Home > Ideas and Philosophy > Self-Inflicted Disappointment

Self-Inflicted Disappointment

It’s easy to be disappointed if you make the effort to find a reason all the time.

A simple example would be finding fault with someone.  You can hope that someone will volunteer to do something you want done; if he doesn’t then it’s disappointing.  You can give the option for someone to do something you want done; if he chooses not to take the option since you did give him the option in the first place then it’s disappointing.  You can outright ask and even require someone to do something you want done; even if he does it, it can still be disappointing because you had to ask him to do it rather than him volunteering or choosing to do it.  It’s unfair for the other party because whatever he does in any of the scenarios he causes you disappointment.  It thus becomes unrealistic for him to please you no matter what.  And, frankly, he can even unwittingly add insult to injury by not even caring that you’re frustrated.

It’s emotionally difficult to go through life when you see malice in everything and everyone and are thus very critical and cynical.

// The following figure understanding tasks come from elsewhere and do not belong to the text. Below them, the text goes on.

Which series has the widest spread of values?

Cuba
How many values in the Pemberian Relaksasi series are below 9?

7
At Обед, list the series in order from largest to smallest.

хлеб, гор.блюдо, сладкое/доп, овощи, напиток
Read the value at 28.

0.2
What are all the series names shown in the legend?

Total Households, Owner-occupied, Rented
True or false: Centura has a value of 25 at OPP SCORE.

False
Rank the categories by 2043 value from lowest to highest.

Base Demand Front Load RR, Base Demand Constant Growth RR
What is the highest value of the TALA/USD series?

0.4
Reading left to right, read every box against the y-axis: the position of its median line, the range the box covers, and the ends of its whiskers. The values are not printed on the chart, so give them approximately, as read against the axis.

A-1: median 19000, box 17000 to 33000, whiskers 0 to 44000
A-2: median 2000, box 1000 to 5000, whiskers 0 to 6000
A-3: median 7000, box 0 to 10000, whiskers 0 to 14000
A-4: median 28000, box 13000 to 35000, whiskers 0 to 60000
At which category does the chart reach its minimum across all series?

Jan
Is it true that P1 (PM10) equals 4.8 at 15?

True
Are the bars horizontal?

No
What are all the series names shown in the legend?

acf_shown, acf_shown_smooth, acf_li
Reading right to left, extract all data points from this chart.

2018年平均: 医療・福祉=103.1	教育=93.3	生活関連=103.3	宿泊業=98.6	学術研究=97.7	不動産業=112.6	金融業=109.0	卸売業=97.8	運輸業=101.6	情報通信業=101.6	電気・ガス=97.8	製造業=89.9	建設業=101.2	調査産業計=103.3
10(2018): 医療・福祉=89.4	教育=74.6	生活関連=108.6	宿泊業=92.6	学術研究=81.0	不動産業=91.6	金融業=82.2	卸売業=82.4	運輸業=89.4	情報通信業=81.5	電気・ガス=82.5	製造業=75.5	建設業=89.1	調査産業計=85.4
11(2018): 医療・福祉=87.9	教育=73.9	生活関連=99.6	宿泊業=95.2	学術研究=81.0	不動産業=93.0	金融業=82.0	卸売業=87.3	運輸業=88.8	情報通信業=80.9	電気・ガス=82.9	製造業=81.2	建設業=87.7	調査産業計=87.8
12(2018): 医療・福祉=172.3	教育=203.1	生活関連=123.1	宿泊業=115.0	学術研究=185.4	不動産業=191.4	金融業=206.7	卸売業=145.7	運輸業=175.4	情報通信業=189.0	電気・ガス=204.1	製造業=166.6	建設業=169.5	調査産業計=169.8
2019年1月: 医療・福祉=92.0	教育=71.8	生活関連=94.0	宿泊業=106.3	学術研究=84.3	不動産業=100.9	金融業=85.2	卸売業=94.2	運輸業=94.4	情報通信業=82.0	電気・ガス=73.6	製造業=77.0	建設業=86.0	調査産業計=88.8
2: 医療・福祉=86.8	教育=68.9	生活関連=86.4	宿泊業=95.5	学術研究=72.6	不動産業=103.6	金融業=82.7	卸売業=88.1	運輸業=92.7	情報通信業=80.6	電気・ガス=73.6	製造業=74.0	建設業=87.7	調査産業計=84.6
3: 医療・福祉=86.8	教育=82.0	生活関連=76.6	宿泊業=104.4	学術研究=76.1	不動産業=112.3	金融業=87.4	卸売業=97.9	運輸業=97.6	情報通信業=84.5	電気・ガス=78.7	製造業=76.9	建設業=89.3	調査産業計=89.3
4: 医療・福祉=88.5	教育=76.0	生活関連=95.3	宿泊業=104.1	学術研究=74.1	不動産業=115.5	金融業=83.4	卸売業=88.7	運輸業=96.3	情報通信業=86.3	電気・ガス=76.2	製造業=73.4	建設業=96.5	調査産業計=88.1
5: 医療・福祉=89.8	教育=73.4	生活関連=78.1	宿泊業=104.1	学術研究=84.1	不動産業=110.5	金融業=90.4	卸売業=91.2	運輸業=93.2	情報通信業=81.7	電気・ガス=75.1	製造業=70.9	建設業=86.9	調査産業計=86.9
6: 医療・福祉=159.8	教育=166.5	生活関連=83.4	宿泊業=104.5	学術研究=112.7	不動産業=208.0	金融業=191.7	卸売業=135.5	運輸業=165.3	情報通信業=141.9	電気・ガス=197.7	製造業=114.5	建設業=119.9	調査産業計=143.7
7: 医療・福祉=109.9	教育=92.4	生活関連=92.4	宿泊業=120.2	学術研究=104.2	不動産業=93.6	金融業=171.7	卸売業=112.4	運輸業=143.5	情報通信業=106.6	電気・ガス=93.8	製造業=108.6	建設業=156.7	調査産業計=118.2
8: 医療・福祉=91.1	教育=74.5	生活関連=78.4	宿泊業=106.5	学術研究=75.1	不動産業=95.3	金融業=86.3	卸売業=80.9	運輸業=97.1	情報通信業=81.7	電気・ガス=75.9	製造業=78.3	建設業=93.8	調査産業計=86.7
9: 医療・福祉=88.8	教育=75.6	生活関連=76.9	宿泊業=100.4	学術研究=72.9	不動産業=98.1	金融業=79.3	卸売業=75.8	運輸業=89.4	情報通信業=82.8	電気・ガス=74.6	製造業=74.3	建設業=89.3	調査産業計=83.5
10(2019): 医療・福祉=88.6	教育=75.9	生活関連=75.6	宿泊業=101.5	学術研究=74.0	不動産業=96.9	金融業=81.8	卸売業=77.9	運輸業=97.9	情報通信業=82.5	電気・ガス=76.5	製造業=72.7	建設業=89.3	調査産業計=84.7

When you find ways to make yourself intentionally unhappy, then ultimately your feeling of disappointment is self-inflicted.  You can choose to be happy while still recognizing that there are many good reasons to be disappointed in this world; it’s a matter of how you want to frame your perspective in life.  Be careful when you look for a reason to be disappointed because you will find it, and you will thus be the reason for your own misery.